Swedish law requires the reclamation of former mine sites and Boliden has a long-term responsibility for the land it uses. Emma Rönnblom-Pärson, Environmental Manager, Boliden Mines explains, "as all sites differ in their characteristics, Boliden tailor-makes a reclamation programme based on the most suitable methods for the particular site." Boliden's approach involves keeping ahead of legal requirements for the sites it has long-term responsibility for, such as by enhancing biodiversity on the sites.
Reclamation of Gillervattnet began in 2013 and various techniques are being used to avoid the oxidation of the sulphur-rich sand, which can acidify and cause environmental damage.
The pond was first partially drained and a layer of waste rock was laid on top of the tailings sand to stabilise the ground.

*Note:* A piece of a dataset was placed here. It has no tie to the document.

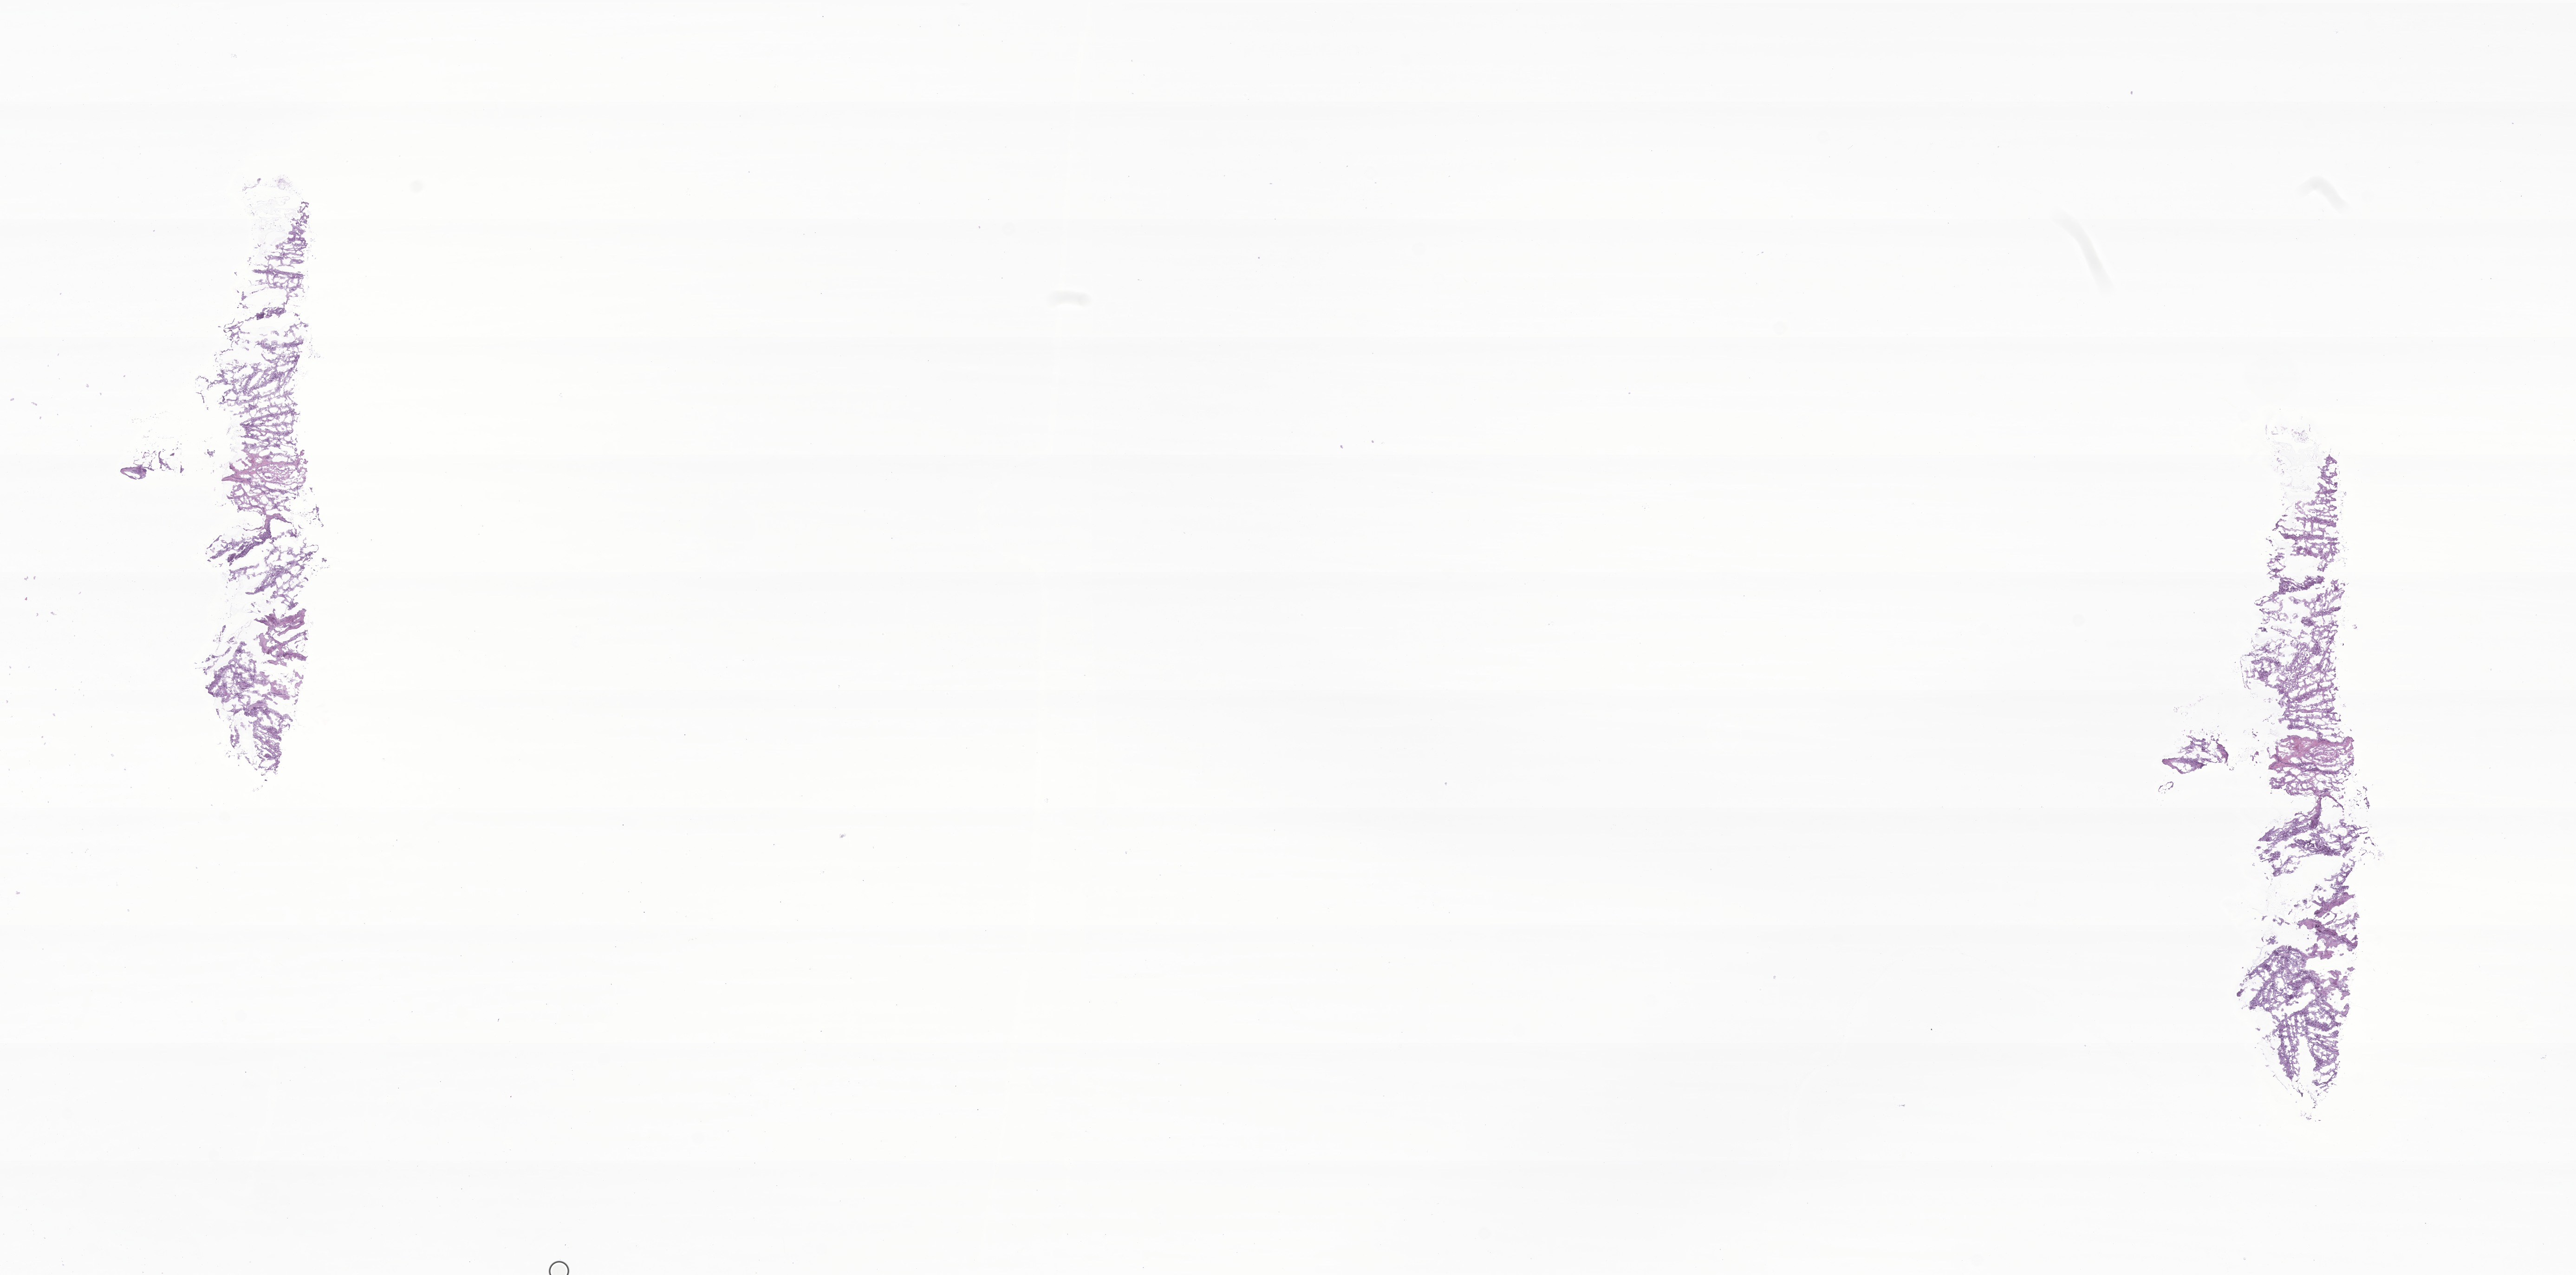
Whole-slide image, hematoxylin and eosin (H&E) stain of tumor tissue from the spinal cord, a low-resolution overview of the entire scanned area, about 23.4 x 11.6 mm; frozen section (OCT-embedded). Patient female; age 203 months.
Diagnosis: Myxopapillary ependymoma.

Then a compacted layer of till was laid followed by a protective layer of unsorted till to prevent the compacted till from being fractured by freezing or plant roots. Approximately 190 hectares of the Gillervattnet site will be covered with water between 0 and 1.5 m deep, and a layer of composted sewage sludge will be laid as a bed for vegetation on areas above the water level.

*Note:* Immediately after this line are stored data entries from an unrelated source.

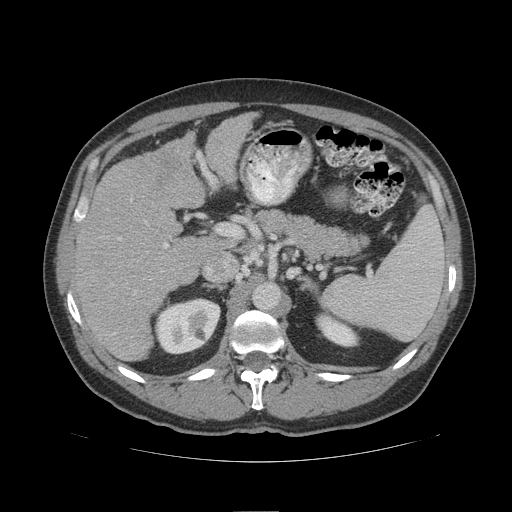
Contrast-enhanced abdominal CT (liver protocol), one axial slice. 140 kVp. Soft-tissue window (W 400 / L 40 HU). 2.5 mm slice thickness. 512 × 512 image matrix, field of view 420 × 420 mm. From the clinical record (not read from this slice): diagnosis: hepatocellular carcinoma (patient treated with transarterial chemoembolisation; whether this scan precedes or follows treatment is not stated here); TNM stage (as recorded): Stage-IIIB.
Structures marked on this image (semi-automatically segmented with operator editing):
- liver parenchyma outside the tumour (the mass and vessels are separate outlines, so this box may not span the whole liver): bounding box <74,112,255,360> (left, top, right, bottom; pixels)
- portal vein: <119,153,211,248>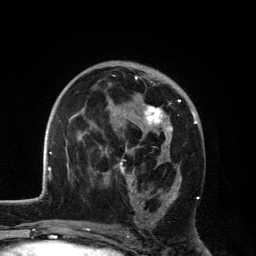
Breast MRI, one axial slice. Position 70 of 134 along the scan axis. Cropped to one breast. Dynamic contrast-enhanced series, time point 2 of 6 at this slice position (early post-contrast). 3 T. TE 2.8 ms, TR 7.5 ms. 1.2 mm slice thickness. 256 × 256 image matrix, field of view 175 × 175 mm. Female patient.
Outlined on this slice (semi-automatically segmented with operator editing):
- enhancing-tissue mask used for the functional tumour volume (all voxels passing the contrast-enhancement thresholds inside the analysis volume; usually the tumour): bounding box <109,75,192,226> (left, top, right, bottom; pixels)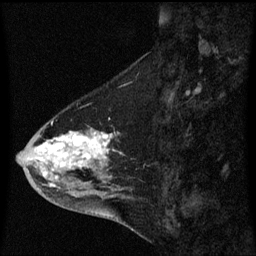
Breast MRI (dynamic contrast-enhanced), one sagittal slice. Slice 24 of 60 in the series (ordered by position). Dynamic contrast-enhanced series, image 2 of 3 at this slice position (ordered by acquisition). 1.5 T. TE 4.2 ms, TR 8.4 ms. 2 mm slice thickness. 256 × 256 image matrix, field of view 200 × 200 mm. Patient: female, 46 years. From the clinical record (not read from this slice): setting: breast cancer imaged before/during neoadjuvant chemotherapy; receptor status: HER2-positive.
Annotated regions visible in this slice (semi-automatic segmentation, software-assisted and operator-edited):
- analysis volume of interest (the breast-tissue region the enhancement analysis was run in; not a lesion): bounding box (x1, y1, x2, y2) in pixels: (18, 116, 122, 195)
- tumour enhancement mask (voxels above the 70 % enhancement threshold inside the analysis volume of interest): (43, 132, 112, 185)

1.3 million m3 of excavated soil and rock from the new Hötjärn tailings pond was used on the Gillervattnet reclamation and waste rock was also sourced from the nearby Kankberg mine. The reuse of excavation materials reduced the overall environmental footprint of the project by avoiding the need to dispose of waste material and import material from elsewhere.overed with water between 0 and 1.5 m deep, and a layer of composted sewage sludge will be laid as a bed for vegetation on areas above the water level.

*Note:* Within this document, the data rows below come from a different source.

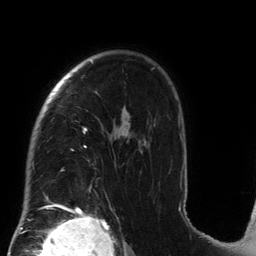
Breast MRI (dynamic contrast-enhanced), one axial slice. Slice 100 of 134 in the series (ordered by position). Cropped to one breast. Dynamic contrast-enhanced series, time point 2 of 6 at this slice position (early post-contrast). 3 T. TE 2.7 ms, TR 6.5 ms. 1.2 mm slice thickness. 256 × 256 image matrix. Female patient.
Outlined on this slice (semi-automatic segmentation, software-assisted and operator-edited):
- enhancing-tissue mask used for the functional tumour volume (all voxels passing the contrast-enhancement thresholds inside the analysis volume; usually the tumour): bounding box <32,60,183,212> (left, top, right, bottom; pixels)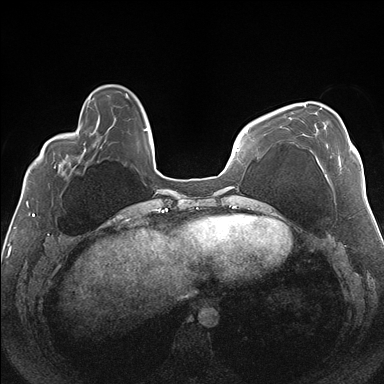
Breast MRI (dynamic contrast-enhanced), one axial slice. Slice 45 of 176 in the series (ordered by position). Dynamic contrast-enhanced series, time point 2 of 7 at this slice position (early post-contrast). 1.5 T. TE 1.5 ms, TR 4.1 ms. 1.1 mm slice thickness. 384 × 384 image matrix, field of view 330 × 330 mm. Female patient.
Structures marked on this image (semi-automatic segmentation, software-assisted and operator-edited):
- enhancing-tissue mask used for the functional tumour volume (all voxels passing the contrast-enhancement thresholds inside the analysis volume; usually the tumour): bounding box <304,104,351,181> (left, top, right, bottom; pixels)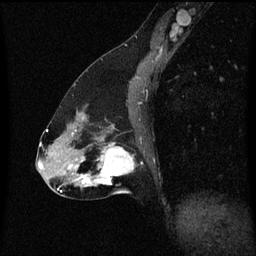
Breast MRI (dynamic contrast-enhanced), one sagittal slice; dynamic contrast-enhanced series, image 2 of 3 at this slice position (ordered by acquisition); 1.5 T; TE 4.2 ms, TR 8.4 ms; 2 mm slice thickness; 256 × 256 image matrix, field of view 200 × 200 mm. Patient: female, 47 years.
Outlined on this slice (semi-automatic segmentation, software-assisted and operator-edited):
- analysis volume of interest (the breast-tissue region the enhancement analysis was run in; not a lesion): bounding box [x1, y1, x2, y2] px = [85, 136, 134, 195]
- tumour enhancement mask (voxels above the 70 % enhancement threshold inside the analysis volume of interest): [85, 144, 134, 185]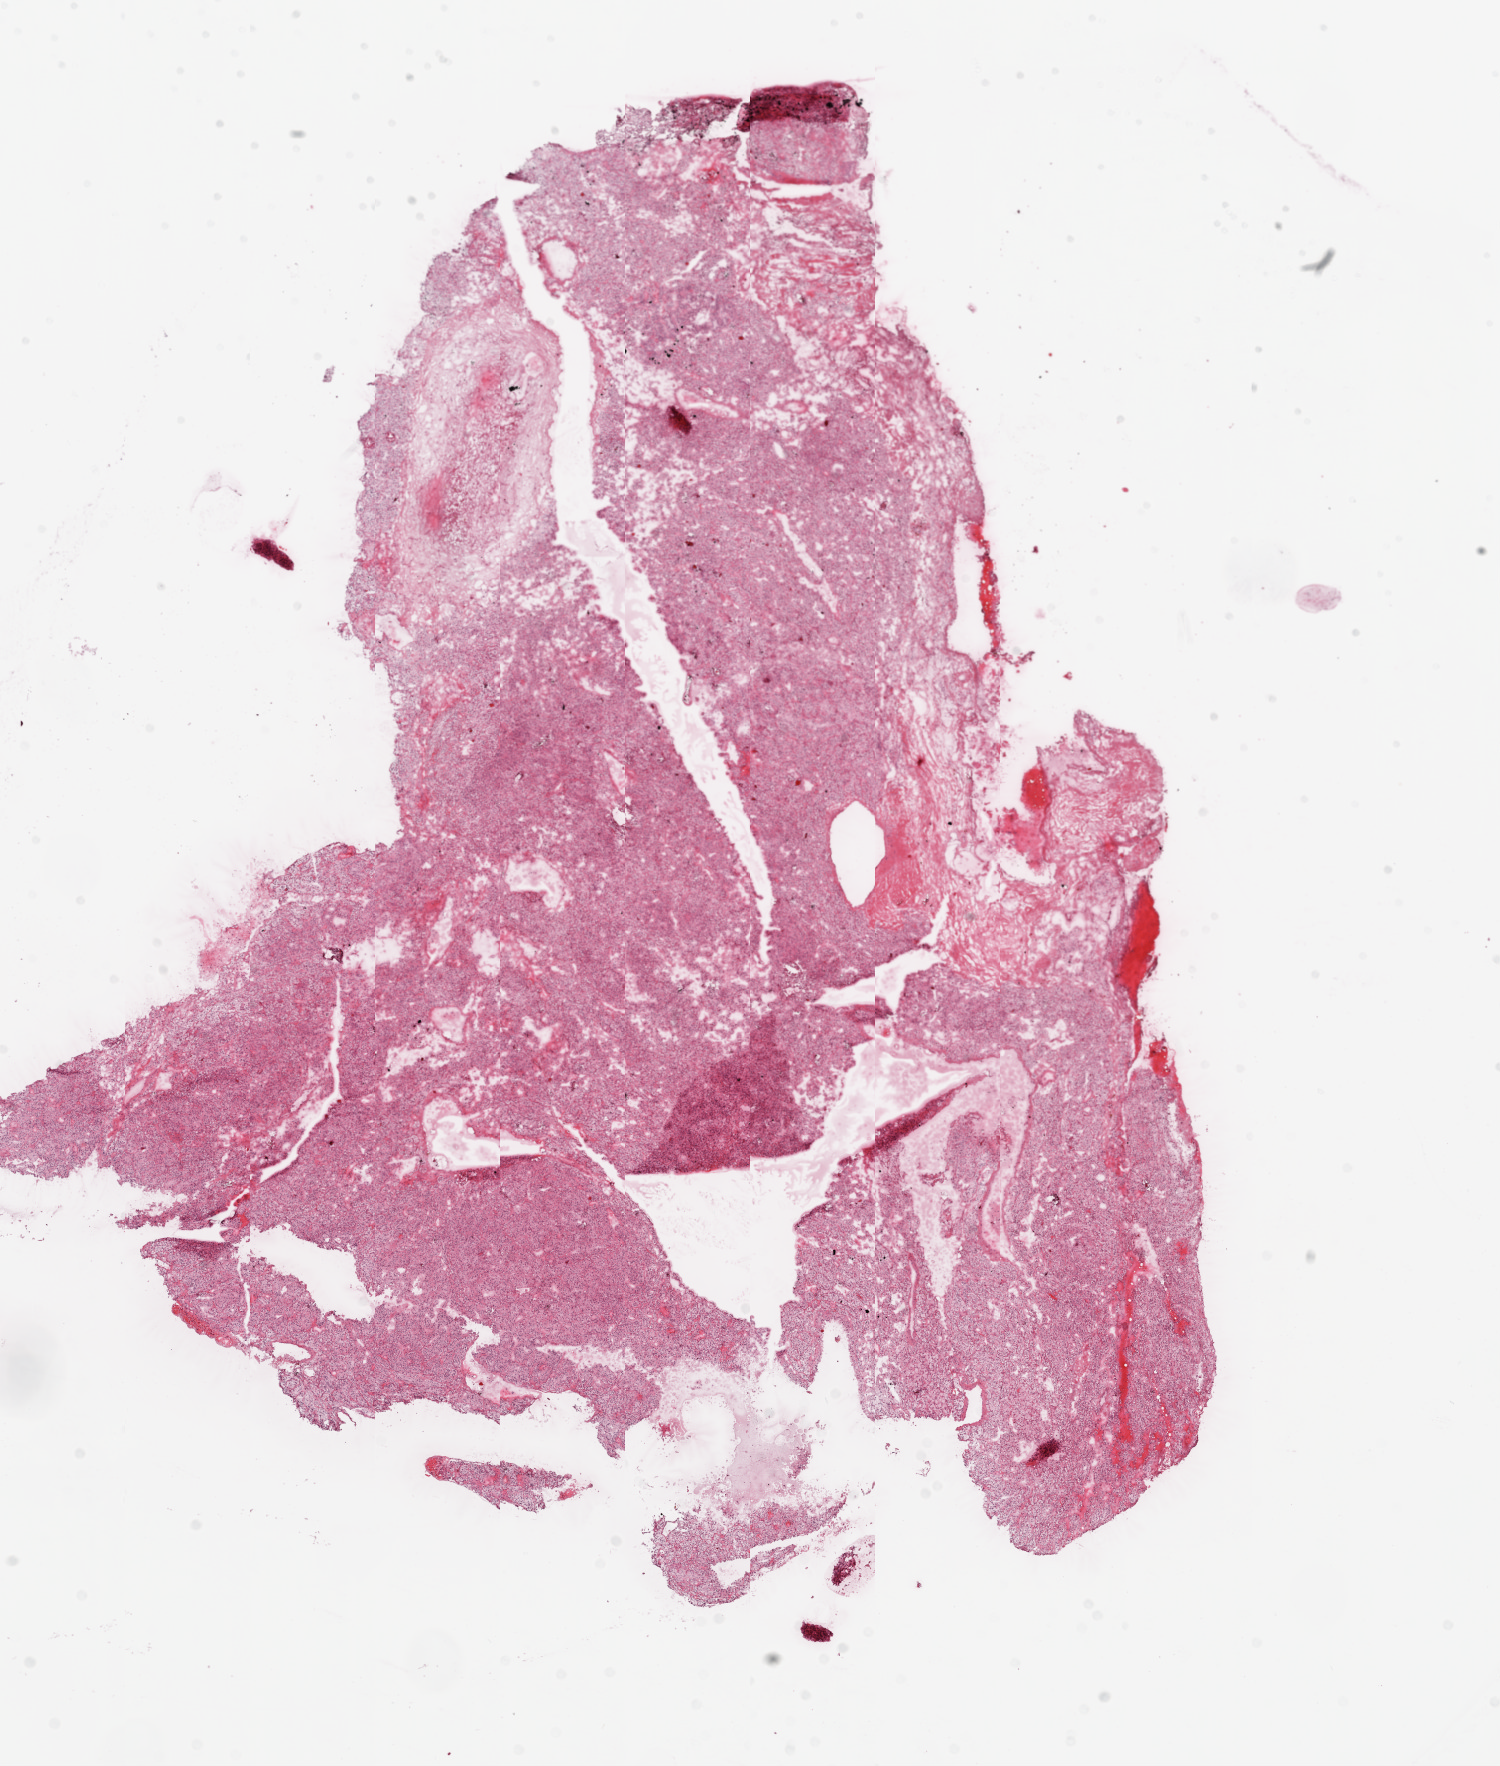
Whole-slide histology image, Hematoxylin and eosin (H&E) stained — low-resolution overview of the scanned area, about 12.0 x 14.2 mm. Frozen section. Kidney, primary tumour sample. Patient: male, age at initial diagnosis 68 years. Histologic grade: G3 (poorly differentiated). Pathologist review of this section (percent, as recorded): tumour cells 85%, tumour nuclei 85%, normal cells 0%, stromal cells 15%, necrosis 0%.
Laterality: right. Histologic diagnosis: Clear cell adenocarcinoma, NOS. AJCC pathologic stage: I. Lymph nodes positive (case pathology): 0 of 5 examined.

Prior to reclamation, the site was already a popular site for migratory birds, and Boliden hopes that the project will further enhance the site. "By enhancing biodiversity on our reclamation projects, we add value to our projects that benefits local wildlife," concludes Rönnblom-Pärson.
At Gillervattnet, detailed plans will be drawn up in the end phase of reclamation to decide on specific activities to promote particular species of bird, and other flora and fauna. Large stones are already planned to be placed to create sheltered nesting areas for birds, and the large shallow lake will provide suitable wetland habitats for a wide variety of species.
Monitored for at least 30 years
Boliden plans to monitor Gillervattnet for at least 30 years to check that the tailings sand is stabilised, although monitoring may be extended as Boliden will remain responsible for the site into the future. Monitoring will be done primarily by testing the acidity and sulphate levels of surface water and groundwater, as well as the quantities of metals present in the water, such as zinc, copper, cadmium, lead and arsenic. The water level will also be carefully observed.